Measuring The Results of a Sales Plan
One of the problems with processes that take a long time to complete is tracking progress. Given that the average sales cycle (from the time of first contact) is between 9 and 18 months long, it is no wonder that executives often have issues with sales progress reporting.
If the discrete activities of the sales process are separated out and clearly defined, reporting on sales progress is as simple as defining the movement from one stage to the next.
Here are some guidelines:
1. 10% of raw leads convert to "Qualified Prospects"
2. 30% of "Qualified Prospects" convert to "Sales Pipeline"
3. 30%+ of "Sales Pipeline" will convert to "Closed-Won"
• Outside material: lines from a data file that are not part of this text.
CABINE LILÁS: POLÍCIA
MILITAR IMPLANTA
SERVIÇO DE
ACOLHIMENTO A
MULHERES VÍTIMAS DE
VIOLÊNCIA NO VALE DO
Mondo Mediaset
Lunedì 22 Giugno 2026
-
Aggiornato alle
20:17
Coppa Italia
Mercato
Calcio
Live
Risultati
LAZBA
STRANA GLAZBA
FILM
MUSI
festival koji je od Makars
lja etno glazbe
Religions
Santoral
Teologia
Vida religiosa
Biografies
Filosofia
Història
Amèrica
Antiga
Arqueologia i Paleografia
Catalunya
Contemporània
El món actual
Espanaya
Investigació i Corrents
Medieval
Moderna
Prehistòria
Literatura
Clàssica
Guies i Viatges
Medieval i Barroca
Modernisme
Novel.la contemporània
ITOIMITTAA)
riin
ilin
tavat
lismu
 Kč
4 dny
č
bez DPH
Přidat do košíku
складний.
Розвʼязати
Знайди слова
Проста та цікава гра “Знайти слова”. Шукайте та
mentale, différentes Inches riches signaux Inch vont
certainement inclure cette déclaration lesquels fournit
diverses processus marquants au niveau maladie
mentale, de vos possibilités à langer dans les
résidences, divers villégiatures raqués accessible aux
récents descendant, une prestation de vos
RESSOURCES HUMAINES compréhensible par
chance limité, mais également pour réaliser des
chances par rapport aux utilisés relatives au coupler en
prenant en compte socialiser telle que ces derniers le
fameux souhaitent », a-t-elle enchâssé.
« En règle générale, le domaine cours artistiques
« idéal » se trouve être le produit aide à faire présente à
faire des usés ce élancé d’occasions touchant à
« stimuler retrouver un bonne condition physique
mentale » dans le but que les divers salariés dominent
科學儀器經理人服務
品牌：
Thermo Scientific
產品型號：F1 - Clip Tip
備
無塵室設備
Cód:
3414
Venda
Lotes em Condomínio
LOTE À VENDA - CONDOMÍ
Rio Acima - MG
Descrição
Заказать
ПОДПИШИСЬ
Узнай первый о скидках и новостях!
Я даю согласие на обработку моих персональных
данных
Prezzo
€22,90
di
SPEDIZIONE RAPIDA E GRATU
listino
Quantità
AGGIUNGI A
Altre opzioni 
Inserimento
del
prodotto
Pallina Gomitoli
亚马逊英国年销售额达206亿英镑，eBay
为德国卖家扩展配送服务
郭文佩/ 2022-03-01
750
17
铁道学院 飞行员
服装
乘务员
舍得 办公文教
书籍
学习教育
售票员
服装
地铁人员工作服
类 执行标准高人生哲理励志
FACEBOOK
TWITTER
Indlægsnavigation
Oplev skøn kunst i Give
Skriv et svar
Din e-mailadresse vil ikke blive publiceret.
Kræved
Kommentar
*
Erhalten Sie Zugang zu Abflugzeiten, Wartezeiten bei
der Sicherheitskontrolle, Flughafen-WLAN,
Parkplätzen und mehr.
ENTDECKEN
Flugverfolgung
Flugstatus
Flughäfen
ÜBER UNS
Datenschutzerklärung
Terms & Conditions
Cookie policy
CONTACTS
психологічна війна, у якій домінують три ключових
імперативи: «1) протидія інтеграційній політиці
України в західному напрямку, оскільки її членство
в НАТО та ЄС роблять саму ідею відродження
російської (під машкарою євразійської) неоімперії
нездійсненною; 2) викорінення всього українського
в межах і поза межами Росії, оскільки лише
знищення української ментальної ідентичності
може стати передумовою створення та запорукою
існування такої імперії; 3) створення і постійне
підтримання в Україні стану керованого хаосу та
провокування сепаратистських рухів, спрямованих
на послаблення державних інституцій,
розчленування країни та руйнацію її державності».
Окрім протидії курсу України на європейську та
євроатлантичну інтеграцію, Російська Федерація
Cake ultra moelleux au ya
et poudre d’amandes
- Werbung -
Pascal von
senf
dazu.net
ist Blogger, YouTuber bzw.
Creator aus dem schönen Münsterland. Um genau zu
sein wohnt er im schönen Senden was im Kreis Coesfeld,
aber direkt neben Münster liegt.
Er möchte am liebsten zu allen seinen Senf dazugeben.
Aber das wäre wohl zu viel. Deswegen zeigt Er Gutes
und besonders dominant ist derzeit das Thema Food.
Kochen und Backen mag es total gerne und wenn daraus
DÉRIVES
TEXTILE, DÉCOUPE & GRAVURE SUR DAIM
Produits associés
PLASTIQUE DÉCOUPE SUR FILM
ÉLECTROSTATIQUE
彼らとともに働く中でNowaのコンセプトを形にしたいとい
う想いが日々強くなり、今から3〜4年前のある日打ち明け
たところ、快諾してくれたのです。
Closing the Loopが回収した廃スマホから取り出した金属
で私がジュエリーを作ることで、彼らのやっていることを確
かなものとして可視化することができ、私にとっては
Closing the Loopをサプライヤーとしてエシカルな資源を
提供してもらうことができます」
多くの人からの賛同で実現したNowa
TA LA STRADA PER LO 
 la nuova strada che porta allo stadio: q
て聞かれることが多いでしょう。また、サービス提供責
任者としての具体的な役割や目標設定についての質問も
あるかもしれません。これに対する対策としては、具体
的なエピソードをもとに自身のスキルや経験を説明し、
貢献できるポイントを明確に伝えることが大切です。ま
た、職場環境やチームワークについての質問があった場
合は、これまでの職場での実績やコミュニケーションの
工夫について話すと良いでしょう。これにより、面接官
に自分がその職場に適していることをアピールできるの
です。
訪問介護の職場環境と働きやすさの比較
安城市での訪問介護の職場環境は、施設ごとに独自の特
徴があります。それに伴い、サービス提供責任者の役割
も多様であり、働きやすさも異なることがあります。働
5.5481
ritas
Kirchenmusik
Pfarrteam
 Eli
These guidelines assume that a strong sales process is in place and running effectively. If the process is followed, conversion from one stage to the next will be clear and easily reported.
Sales progress reporting is a difficult activity to maintain, mostly due to the variable nature of the sales process. Just as in a manufacturing process, there are times where the sales cycle halts, making reporting somewhat bland. A strong sales process can shorten the sales cycle considerably, but control of the timing of close ultimately rests with the buyer. A strong sales progress reporting system will reveal all of the steps of the process and stage of completion. No salesperson can guarantee the outcome of a sale until the order is placed, but all salespeople should be able to demonstrate that all of the critical steps of the sales process were completed.